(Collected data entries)
------------------------------------------------------------
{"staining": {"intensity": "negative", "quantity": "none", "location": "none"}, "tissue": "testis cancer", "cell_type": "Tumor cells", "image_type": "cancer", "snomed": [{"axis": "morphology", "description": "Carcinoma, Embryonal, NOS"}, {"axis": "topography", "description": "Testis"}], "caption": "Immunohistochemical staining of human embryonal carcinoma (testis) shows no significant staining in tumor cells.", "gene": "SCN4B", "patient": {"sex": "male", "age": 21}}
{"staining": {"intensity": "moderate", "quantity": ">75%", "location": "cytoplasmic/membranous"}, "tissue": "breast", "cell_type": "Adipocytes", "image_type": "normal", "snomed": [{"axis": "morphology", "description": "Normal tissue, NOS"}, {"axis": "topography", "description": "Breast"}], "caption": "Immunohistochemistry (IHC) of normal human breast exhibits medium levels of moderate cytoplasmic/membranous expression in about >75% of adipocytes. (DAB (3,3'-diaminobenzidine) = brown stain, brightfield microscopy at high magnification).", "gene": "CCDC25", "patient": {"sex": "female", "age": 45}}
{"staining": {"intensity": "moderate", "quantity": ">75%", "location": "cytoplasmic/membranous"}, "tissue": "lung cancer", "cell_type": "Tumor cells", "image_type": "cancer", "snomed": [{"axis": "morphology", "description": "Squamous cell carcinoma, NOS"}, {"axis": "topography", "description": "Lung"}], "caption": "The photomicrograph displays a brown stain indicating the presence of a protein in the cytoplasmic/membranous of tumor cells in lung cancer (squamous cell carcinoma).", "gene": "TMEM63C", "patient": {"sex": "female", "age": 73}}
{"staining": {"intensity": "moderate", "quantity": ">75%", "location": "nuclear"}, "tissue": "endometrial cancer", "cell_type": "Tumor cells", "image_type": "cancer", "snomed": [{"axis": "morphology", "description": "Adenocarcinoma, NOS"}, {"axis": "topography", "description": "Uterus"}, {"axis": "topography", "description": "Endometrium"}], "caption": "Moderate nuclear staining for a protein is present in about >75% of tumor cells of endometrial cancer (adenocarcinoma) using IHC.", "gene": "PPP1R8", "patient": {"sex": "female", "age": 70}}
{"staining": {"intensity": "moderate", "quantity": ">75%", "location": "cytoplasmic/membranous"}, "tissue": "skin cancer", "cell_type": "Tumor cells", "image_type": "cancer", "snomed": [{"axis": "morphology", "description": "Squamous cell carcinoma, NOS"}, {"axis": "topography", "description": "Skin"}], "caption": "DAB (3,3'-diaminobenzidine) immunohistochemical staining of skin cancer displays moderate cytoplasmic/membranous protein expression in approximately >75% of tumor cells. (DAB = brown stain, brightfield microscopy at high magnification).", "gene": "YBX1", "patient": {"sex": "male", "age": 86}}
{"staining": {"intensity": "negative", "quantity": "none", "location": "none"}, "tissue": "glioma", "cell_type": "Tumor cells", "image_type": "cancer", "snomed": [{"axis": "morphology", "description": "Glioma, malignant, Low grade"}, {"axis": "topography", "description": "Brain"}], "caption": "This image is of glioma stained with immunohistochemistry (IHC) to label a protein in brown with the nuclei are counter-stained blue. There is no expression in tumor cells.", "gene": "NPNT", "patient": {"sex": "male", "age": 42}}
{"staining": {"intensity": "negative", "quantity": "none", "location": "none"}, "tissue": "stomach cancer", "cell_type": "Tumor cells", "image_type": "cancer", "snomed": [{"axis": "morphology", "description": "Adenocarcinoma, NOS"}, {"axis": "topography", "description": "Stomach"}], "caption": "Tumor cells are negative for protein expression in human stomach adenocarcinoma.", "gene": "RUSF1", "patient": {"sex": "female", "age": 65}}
------------------------------------------------------------
WHAT TO WORK ON. From top to bottom, repeat the data above without alteration.

OUTPUT FOR THIS EXERCISE.
{"staining": {"intensity": "negative", "quantity": "none", "location": "none"}, "tissue": "testis cancer", "cell_type": "Tumor cells", "image_type": "cancer", "snomed": [{"axis": "morphology", "description": "Carcinoma, Embryonal, NOS"}, {"axis": "topography", "description": "Testis"}], "caption": "Immunohistochemical staining of human embryonal carcinoma (testis) shows no significant staining in tumor cells.", "gene": "SCN4B", "patient": {"sex": "male", "age": 21}}
{"staining": {"intensity": "moderate", "quantity": ">75%", "location": "cytoplasmic/membranous"}, "tissue": "breast", "cell_type": "Adipocytes", "image_type": "normal", "snomed": [{"axis": "morphology", "description": "Normal tissue, NOS"}, {"axis": "topography", "description": "Breast"}], "caption": "Immunohistochemistry (IHC) of normal human breast exhibits medium levels of moderate cytoplasmic/membranous expression in about >75% of adipocytes. (DAB (3,3'-diaminobenzidine) = brown stain, brightfield microscopy at high magnification).", "gene": "CCDC25", "patient": {"sex": "female", "age": 45}}
{"staining": {"intensity": "moderate", "quantity": ">75%", "location": "cytoplasmic/membranous"}, "tissue": "lung cancer", "cell_type": "Tumor cells", "image_type": "cancer", "snomed": [{"axis": "morphology", "description": "Squamous cell carcinoma, NOS"}, {"axis": "topography", "description": "Lung"}], "caption": "The photomicrograph displays a brown stain indicating the presence of a protein in the cytoplasmic/membranous of tumor cells in lung cancer (squamous cell carcinoma).", "gene": "TMEM63C", "patient": {"sex": "female", "age": 73}}
{"staining": {"intensity": "moderate", "quantity": ">75%", "location": "nuclear"}, "tissue": "endometrial cancer", "cell_type": "Tumor cells", "image_type": "cancer", "snomed": [{"axis": "morphology", "description": "Adenocarcinoma, NOS"}, {"axis": "topography", "description": "Uterus"}, {"axis": "topography", "description": "Endometrium"}], "caption": "Moderate nuclear staining for a protein is present in about >75% of tumor cells of endometrial cancer (adenocarcinoma) using IHC.", "gene": "PPP1R8", "patient": {"sex": "female", "age": 70}}
{"staining": {"intensity": "moderate", "quantity": ">75%", "location": "cytoplasmic/membranous"}, "tissue": "skin cancer", "cell_type": "Tumor cells", "image_type": "cancer", "snomed": [{"axis": "morphology", "description": "Squamous cell carcinoma, NOS"}, {"axis": "topography", "description": "Skin"}], "caption": "DAB (3,3'-diaminobenzidine) immunohistochemical staining of skin cancer displays moderate cytoplasmic/membranous protein expression in approximately >75% of tumor cells. (DAB = brown stain, brightfield microscopy at high magnification).", "gene": "YBX1", "patient": {"sex": "male", "age": 86}}
{"staining": {"intensity": "negative", "quantity": "none", "location": "none"}, "tissue": "glioma", "cell_type": "Tumor cells", "image_type": "cancer", "snomed": [{"axis": "morphology", "description": "Glioma, malignant, Low grade"}, {"axis": "topography", "description": "Brain"}], "caption": "This image is of glioma stained with immunohistochemistry (IHC) to label a protein in brown with the nuclei are counter-stained blue. There is no expression in tumor cells.", "gene": "NPNT", "patient": {"sex": "male", "age": 42}}
{"staining": {"intensity": "negative", "quantity": "none", "location": "none"}, "tissue": "stomach cancer", "cell_type": "Tumor cells", "image_type": "cancer", "snomed": [{"axis": "morphology", "description": "Adenocarcinoma, NOS"}, {"axis": "topography", "description": "Stomach"}], "caption": "Tumor cells are negative for protein expression in human stomach adenocarcinoma.", "gene": "RUSF1", "patient": {"sex": "female", "age": 65}}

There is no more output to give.